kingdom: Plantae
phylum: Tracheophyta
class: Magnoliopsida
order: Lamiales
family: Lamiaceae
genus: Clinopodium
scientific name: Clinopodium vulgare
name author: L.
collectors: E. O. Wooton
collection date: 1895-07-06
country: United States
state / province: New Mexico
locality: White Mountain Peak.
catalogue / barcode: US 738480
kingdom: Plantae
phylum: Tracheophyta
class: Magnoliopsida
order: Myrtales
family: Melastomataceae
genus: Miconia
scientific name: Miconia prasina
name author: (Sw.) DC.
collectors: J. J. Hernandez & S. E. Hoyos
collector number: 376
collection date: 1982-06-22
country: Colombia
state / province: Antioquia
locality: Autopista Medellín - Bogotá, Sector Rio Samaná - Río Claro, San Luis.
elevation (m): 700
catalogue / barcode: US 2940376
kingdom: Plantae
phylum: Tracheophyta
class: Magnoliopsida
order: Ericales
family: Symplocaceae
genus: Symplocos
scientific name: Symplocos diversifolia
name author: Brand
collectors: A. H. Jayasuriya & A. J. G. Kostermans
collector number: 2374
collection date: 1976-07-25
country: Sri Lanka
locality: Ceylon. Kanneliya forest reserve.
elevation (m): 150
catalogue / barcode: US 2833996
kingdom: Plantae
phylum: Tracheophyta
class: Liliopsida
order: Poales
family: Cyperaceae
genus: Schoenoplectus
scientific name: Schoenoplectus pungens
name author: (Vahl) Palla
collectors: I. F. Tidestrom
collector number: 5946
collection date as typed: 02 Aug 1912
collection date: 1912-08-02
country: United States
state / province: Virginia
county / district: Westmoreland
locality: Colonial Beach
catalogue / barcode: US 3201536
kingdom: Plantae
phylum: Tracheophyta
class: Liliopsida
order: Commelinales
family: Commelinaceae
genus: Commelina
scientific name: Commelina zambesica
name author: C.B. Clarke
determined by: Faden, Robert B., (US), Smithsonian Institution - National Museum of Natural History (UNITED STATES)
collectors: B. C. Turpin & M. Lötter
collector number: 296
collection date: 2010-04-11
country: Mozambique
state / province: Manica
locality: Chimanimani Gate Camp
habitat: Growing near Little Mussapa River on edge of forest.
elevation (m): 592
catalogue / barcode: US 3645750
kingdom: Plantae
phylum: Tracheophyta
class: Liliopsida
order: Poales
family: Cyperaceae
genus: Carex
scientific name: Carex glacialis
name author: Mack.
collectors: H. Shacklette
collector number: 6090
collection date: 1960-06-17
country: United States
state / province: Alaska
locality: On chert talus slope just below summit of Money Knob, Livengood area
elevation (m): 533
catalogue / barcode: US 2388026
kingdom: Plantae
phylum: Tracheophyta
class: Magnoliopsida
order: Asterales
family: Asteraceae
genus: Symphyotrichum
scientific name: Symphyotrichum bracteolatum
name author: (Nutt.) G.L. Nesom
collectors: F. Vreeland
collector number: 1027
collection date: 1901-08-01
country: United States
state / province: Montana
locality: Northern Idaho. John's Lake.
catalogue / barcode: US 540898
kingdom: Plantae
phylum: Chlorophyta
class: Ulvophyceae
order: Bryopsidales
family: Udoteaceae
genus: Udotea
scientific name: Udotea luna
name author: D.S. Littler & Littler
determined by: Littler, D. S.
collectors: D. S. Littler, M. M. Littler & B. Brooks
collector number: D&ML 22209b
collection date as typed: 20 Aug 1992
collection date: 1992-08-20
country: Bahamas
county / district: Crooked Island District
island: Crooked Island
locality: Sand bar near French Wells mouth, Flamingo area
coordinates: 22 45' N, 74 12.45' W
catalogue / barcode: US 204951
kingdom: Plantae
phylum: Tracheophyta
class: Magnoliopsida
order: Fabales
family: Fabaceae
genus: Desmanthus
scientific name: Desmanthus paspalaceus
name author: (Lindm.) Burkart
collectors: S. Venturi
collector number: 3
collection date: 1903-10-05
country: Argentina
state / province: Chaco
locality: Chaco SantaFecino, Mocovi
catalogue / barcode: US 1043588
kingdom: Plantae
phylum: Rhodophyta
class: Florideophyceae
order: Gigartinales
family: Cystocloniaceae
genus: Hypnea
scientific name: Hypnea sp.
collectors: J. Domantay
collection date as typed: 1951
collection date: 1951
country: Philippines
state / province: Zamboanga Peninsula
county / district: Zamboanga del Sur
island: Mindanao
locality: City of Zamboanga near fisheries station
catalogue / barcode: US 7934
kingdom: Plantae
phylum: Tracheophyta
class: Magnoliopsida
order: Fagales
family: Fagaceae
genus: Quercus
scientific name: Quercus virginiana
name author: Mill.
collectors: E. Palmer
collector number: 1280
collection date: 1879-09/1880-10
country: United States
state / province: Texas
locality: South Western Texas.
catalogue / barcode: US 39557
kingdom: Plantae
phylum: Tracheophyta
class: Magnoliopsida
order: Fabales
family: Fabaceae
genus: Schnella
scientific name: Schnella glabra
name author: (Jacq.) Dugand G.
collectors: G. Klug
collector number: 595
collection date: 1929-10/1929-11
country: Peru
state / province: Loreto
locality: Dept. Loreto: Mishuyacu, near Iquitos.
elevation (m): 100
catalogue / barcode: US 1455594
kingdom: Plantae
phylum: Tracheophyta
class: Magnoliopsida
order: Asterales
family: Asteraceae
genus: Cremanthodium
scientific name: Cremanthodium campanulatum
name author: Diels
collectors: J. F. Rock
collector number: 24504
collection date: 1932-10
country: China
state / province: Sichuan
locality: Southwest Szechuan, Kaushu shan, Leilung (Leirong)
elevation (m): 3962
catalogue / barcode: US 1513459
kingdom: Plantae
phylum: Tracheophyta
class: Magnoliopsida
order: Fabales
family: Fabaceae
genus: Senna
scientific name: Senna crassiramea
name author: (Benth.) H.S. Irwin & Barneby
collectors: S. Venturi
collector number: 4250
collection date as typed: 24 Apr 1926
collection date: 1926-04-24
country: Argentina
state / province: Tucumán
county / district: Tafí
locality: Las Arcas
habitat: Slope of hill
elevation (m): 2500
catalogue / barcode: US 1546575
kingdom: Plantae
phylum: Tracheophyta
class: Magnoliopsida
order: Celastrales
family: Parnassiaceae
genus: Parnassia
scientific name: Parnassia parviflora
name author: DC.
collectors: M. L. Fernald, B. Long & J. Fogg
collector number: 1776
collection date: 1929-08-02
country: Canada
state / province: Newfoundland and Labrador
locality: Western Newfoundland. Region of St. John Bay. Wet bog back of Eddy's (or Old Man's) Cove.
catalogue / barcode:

● Exercise aim
Write out all the items above again, changing each "locality" to "site" and leaving everything else the same.

● Worked answer
kingdom: Plantae
phylum: Tracheophyta
class: Magnoliopsida
order: Lamiales
family: Lamiaceae
genus: Clinopodium
scientific name: Clinopodium vulgare
name author: L.
collectors: E. O. Wooton
collection date: 1895-07-06
country: United States
state / province: New Mexico
site: White Mountain Peak.
catalogue / barcode: US 738480
kingdom: Plantae
phylum: Tracheophyta
class: Magnoliopsida
order: Myrtales
family: Melastomataceae
genus: Miconia
scientific name: Miconia prasina
name author: (Sw.) DC.
collectors: J. J. Hernandez & S. E. Hoyos
collector number: 376
collection date: 1982-06-22
country: Colombia
state / province: Antioquia
site: Autopista Medellín - Bogotá, Sector Rio Samaná - Río Claro, San Luis.
elevation (m): 700
catalogue / barcode: US 2940376
kingdom: Plantae
phylum: Tracheophyta
class: Magnoliopsida
order: Ericales
family: Symplocaceae
genus: Symplocos
scientific name: Symplocos diversifolia
name author: Brand
collectors: A. H. Jayasuriya & A. J. G. Kostermans
collector number: 2374
collection date: 1976-07-25
country: Sri Lanka
site: Ceylon. Kanneliya forest reserve.
elevation (m): 150
catalogue / barcode: US 2833996
kingdom: Plantae
phylum: Tracheophyta
class: Liliopsida
order: Poales
family: Cyperaceae
genus: Schoenoplectus
scientific name: Schoenoplectus pungens
name author: (Vahl) Palla
collectors: I. F. Tidestrom
collector number: 5946
collection date as typed: 02 Aug 1912
collection date: 1912-08-02
country: United States
state / province: Virginia
county / district: Westmoreland
site: Colonial Beach
catalogue / barcode: US 3201536
kingdom: Plantae
phylum: Tracheophyta
class: Liliopsida
order: Commelinales
family: Commelinaceae
genus: Commelina
scientific name: Commelina zambesica
name author: C.B. Clarke
determined by: Faden, Robert B., (US), Smithsonian Institution - National Museum of Natural History (UNITED STATES)
collectors: B. C. Turpin & M. Lötter
collector number: 296
collection date: 2010-04-11
country: Mozambique
state / province: Manica
site: Chimanimani Gate Camp
habitat: Growing near Little Mussapa River on edge of forest.
elevation (m): 592
catalogue / barcode: US 3645750
kingdom: Plantae
phylum: Tracheophyta
class: Liliopsida
order: Poales
family: Cyperaceae
genus: Carex
scientific name: Carex glacialis
name author: Mack.
collectors: H. Shacklette
collector number: 6090
collection date: 1960-06-17
country: United States
state / province: Alaska
site: On chert talus slope just below summit of Money Knob, Livengood area
elevation (m): 533
catalogue / barcode: US 2388026
kingdom: Plantae
phylum: Tracheophyta
class: Magnoliopsida
order: Asterales
family: Asteraceae
genus: Symphyotrichum
scientific name: Symphyotrichum bracteolatum
name author: (Nutt.) G.L. Nesom
collectors: F. Vreeland
collector number: 1027
collection date: 1901-08-01
country: United States
state / province: Montana
site: Northern Idaho. John's Lake.
catalogue / barcode: US 540898
kingdom: Plantae
phylum: Chlorophyta
class: Ulvophyceae
order: Bryopsidales
family: Udoteaceae
genus: Udotea
scientific name: Udotea luna
name author: D.S. Littler & Littler
determined by: Littler, D. S.
collectors: D. S. Littler, M. M. Littler & B. Brooks
collector number: D&ML 22209b
collection date as typed: 20 Aug 1992
collection date: 1992-08-20
country: Bahamas
county / district: Crooked Island District
island: Crooked Island
site: Sand bar near French Wells mouth, Flamingo area
coordinates: 22 45' N, 74 12.45' W
catalogue / barcode: US 204951
kingdom: Plantae
phylum: Tracheophyta
class: Magnoliopsida
order: Fabales
family: Fabaceae
genus: Desmanthus
scientific name: Desmanthus paspalaceus
name author: (Lindm.) Burkart
collectors: S. Venturi
collector number: 3
collection date: 1903-10-05
country: Argentina
state / province: Chaco
site: Chaco SantaFecino, Mocovi
catalogue / barcode: US 1043588
kingdom: Plantae
phylum: Rhodophyta
class: Florideophyceae
order: Gigartinales
family: Cystocloniaceae
genus: Hypnea
scientific name: Hypnea sp.
collectors: J. Domantay
collection date as typed: 1951
collection date: 1951
country: Philippines
state / province: Zamboanga Peninsula
county / district: Zamboanga del Sur
island: Mindanao
site: City of Zamboanga near fisheries station
catalogue / barcode: US 7934
kingdom: Plantae
phylum: Tracheophyta
class: Magnoliopsida
order: Fagales
family: Fagaceae
genus: Quercus
scientific name: Quercus virginiana
name author: Mill.
collectors: E. Palmer
collector number: 1280
collection date: 1879-09/1880-10
country: United States
state / province: Texas
site: South Western Texas.
catalogue / barcode: US 39557
kingdom: Plantae
phylum: Tracheophyta
class: Magnoliopsida
order: Fabales
family: Fabaceae
genus: Schnella
scientific name: Schnella glabra
name author: (Jacq.) Dugand G.
collectors: G. Klug
collector number: 595
collection date: 1929-10/1929-11
country: Peru
state / province: Loreto
site: Dept. Loreto: Mishuyacu, near Iquitos.
elevation (m): 100
catalogue / barcode: US 1455594
kingdom: Plantae
phylum: Tracheophyta
class: Magnoliopsida
order: Asterales
family: Asteraceae
genus: Cremanthodium
scientific name: Cremanthodium campanulatum
name author: Diels
collectors: J. F. Rock
collector number: 24504
collection date: 1932-10
country: China
state / province: Sichuan
site: Southwest Szechuan, Kaushu shan, Leilung (Leirong)
elevation (m): 3962
catalogue / barcode: US 1513459
kingdom: Plantae
phylum: Tracheophyta
class: Magnoliopsida
order: Fabales
family: Fabaceae
genus: Senna
scientific name: Senna crassiramea
name author: (Benth.) H.S. Irwin & Barneby
collectors: S. Venturi
collector number: 4250
collection date as typed: 24 Apr 1926
collection date: 1926-04-24
country: Argentina
state / province: Tucumán
county / district: Tafí
site: Las Arcas
habitat: Slope of hill
elevation (m): 2500
catalogue / barcode: US 1546575
kingdom: Plantae
phylum: Tracheophyta
class: Magnoliopsida
order: Celastrales
family: Parnassiaceae
genus: Parnassia
scientific name: Parnassia parviflora
name author: DC.
collectors: M. L. Fernald, B. Long & J. Fogg
collector number: 1776
collection date: 1929-08-02
country: Canada
state / province: Newfoundland and Labrador
site: Western Newfoundland. Region of St. John Bay. Wet bog back of Eddy's (or Old Man's) Cove.
catalogue / barcode:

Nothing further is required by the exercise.